Mike both Tyco and Tomy sold computerized electronic lap counters,through the late 80's /90's.
You'll have to watch ebay for them.
They were a stand alone counter,i used the Tomy one for years on my old track
Awhile ago i think Racemasters or Tomy was re-popping the Tomy unit and selling it down under,but i don't think it ever made it's way Stateside.
Rick


----------



## Chop1965 (Mar 27, 2012)

The Oz units (which I don't think had anything to do with Racemasters) do not work with the older versions.

We altered ours so they ran off the mains and worked with an IR bridge. This was before we went for PC timing.

What is up with all the quacking on this forum?


----------



## RiderZ (Feb 19, 2007)

*???*

Hey Chop.would you happen to be the infamous Nico in disguise???


----------



## Chop1965 (Mar 27, 2012)

ah, now I get it.

Sometimes when it looks like a duck and quacks like a duck, it's not a duck.

Can we stop quacking and talk slot cars?


----------



## alpink (Aug 22, 2010)

Region annotation entries:
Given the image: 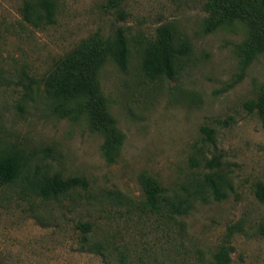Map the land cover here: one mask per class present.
I'll use <instances>...</instances> for the list:
<instances>
[{
	"label": "rangeland",
	"instance_id": "rangeland-1",
	"mask_svg": "<svg viewBox=\"0 0 264 264\" xmlns=\"http://www.w3.org/2000/svg\"><path fill=\"white\" fill-rule=\"evenodd\" d=\"M207 1L123 0L114 7L109 0H55L54 24L34 28L22 21V0H0L1 134L30 149L49 148L40 154L44 164L89 182L57 203L37 201L36 217L26 204H0V264H119L112 247L126 264H209L221 245L231 249L230 264H264V237L255 234L264 206L254 196L255 185L264 184V121L244 110L264 83L263 58L241 68L239 25L205 32ZM166 23L189 41L191 53L173 79L151 81L142 76L137 50ZM118 29L129 42V65L123 71L107 62L99 74L124 134L119 156L107 163L103 138L85 119H58L42 97L19 111L15 82L23 72L41 81L81 40L114 38ZM202 127L213 131V143ZM213 154L222 155L221 170L233 186L227 199L197 201L176 218L142 208V173L168 197L182 196ZM238 221L248 234L228 237ZM84 222L92 226L89 241L109 247L105 255L82 248L76 226Z\"/></svg>",
	"mask_w": 264,
	"mask_h": 264
},
{
	"label": "trees",
	"instance_id": "trees-1",
	"mask_svg": "<svg viewBox=\"0 0 264 264\" xmlns=\"http://www.w3.org/2000/svg\"><path fill=\"white\" fill-rule=\"evenodd\" d=\"M123 0H109L119 7ZM22 21L34 28L53 25L56 16L55 0H22L20 8ZM208 17L205 32L239 25L245 31V39L237 53L240 66L246 69L261 56L264 64V0H208L205 5ZM122 14V13H121ZM139 69L148 80H171L178 74L180 62L191 53L189 41L181 38L172 23L157 28L152 39L138 48ZM130 48L124 30L118 29L114 38L92 35L81 40L66 55L61 57L41 81L23 72L15 82L22 90L21 101L16 108L22 111L32 98H40L48 110L58 119L77 121L85 119L91 130L103 138L102 151L107 163H114L119 156L124 134L117 127V121L110 112V104L104 95L99 74L107 62H114L120 70L129 65ZM247 113H256L264 121V83L255 98L244 104ZM202 134L213 143V131L201 128ZM49 148L38 151L30 149L19 140L6 139L0 128V204L6 202L27 205L26 212L38 216L39 202H59L76 190H86L89 182L82 176L65 177L60 171L52 170L40 154L47 155ZM221 154H213L206 160L205 173L194 178L193 189H183L182 196L168 197L167 189L154 177L142 173L139 182L144 194L141 206L146 211L170 218L189 213L197 202L212 200L220 202L233 191L228 176L221 170ZM13 193V194H12ZM12 196V197H11ZM255 199L264 206V184L254 188ZM25 212V209H23ZM82 233L81 246L105 255L109 247L101 242H90V222L76 226ZM247 235L242 221L227 228V236ZM264 237V223L259 224L256 233ZM119 264H126L127 257L116 247ZM230 247L221 245L212 255L209 264H230Z\"/></svg>",
	"mask_w": 264,
	"mask_h": 264
}]
</instances>
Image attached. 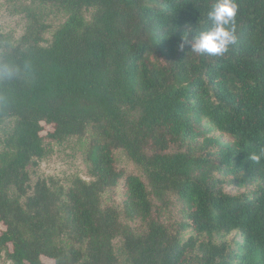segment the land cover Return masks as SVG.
<instances>
[{"label": "trees", "instance_id": "obj_1", "mask_svg": "<svg viewBox=\"0 0 264 264\" xmlns=\"http://www.w3.org/2000/svg\"><path fill=\"white\" fill-rule=\"evenodd\" d=\"M6 1L25 24L17 37L0 32L5 258L264 264V157L250 159L264 149V0H236V41L222 56L179 47L211 23L216 0ZM84 136L88 181L58 193L30 184L28 165ZM117 151L141 174L120 167ZM120 184V203L105 204Z\"/></svg>", "mask_w": 264, "mask_h": 264}, {"label": "rangeland", "instance_id": "obj_2", "mask_svg": "<svg viewBox=\"0 0 264 264\" xmlns=\"http://www.w3.org/2000/svg\"><path fill=\"white\" fill-rule=\"evenodd\" d=\"M64 18L65 14L51 15L48 18L47 21L50 27L45 32V37L47 39ZM24 24L25 19L19 12L18 7L6 0H0V32L17 37L22 33ZM9 128L10 122L8 120L0 122V148L1 142L6 136ZM46 129H49V126H46ZM213 135L223 141H229L227 136L219 132L214 131ZM87 142L88 138L84 136L52 144V148L47 156L36 159L28 165L27 170L30 175V184L33 185L37 180L44 179L51 189L58 193L61 190H66L74 178L78 177L88 181L90 178L88 175V162L86 160ZM116 162L120 167L127 170H134L136 173L141 174L134 165L125 159L120 151L116 152ZM252 189V186H247L243 189L228 188L227 191L239 194L245 191H251ZM102 199L105 204L120 203L122 199L121 184L113 190L104 193ZM122 221L126 224L128 223L136 232L141 228L139 222H130L125 219ZM2 228L3 225L0 222V229ZM237 238H239V235L237 233H232L228 236L227 240L232 243L237 240ZM46 261L48 260L46 259ZM49 262L52 264L51 261ZM0 264H12L5 258L3 250L0 252Z\"/></svg>", "mask_w": 264, "mask_h": 264}, {"label": "clouds", "instance_id": "obj_3", "mask_svg": "<svg viewBox=\"0 0 264 264\" xmlns=\"http://www.w3.org/2000/svg\"><path fill=\"white\" fill-rule=\"evenodd\" d=\"M238 12L236 0H216L207 13L210 24L204 27L189 41L188 36H181L179 47L184 48L190 43V50L199 55L222 56L236 41L235 19ZM264 157V149L259 154L252 153L250 159L259 163Z\"/></svg>", "mask_w": 264, "mask_h": 264}]
</instances>
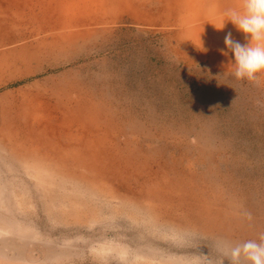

* [Problem to work on]:
Write out the whole forum thread about electronic lap counters from above, word for word and with nothing changed.

* [Expected answer]:
Mike both Tyco and Tomy sold computerized electronic lap counters,through the late 80's /90's.
You'll have to watch ebay for them.
They were a stand alone counter,i used the Tomy one for years on my old track
Awhile ago i think Racemasters or Tomy was re-popping the Tomy unit and selling it down under,but i don't think it ever made it's way Stateside.
Rick


----------



## Chop1965 (Mar 27, 2012)

The Oz units (which I don't think had anything to do with Racemasters) do not work with the older versions.

We altered ours so they ran off the mains and worked with an IR bridge. This was before we went for PC timing.

What is up with all the quacking on this forum?


----------



## RiderZ (Feb 19, 2007)

*???*

Hey Chop.would you happen to be the infamous Nico in disguise???


----------



## Chop1965 (Mar 27, 2012)

ah, now I get it.

Sometimes when it looks like a duck and quacks like a duck, it's not a duck.

Can we stop quacking and talk slot cars?


----------



## alpink (Aug 22, 2010)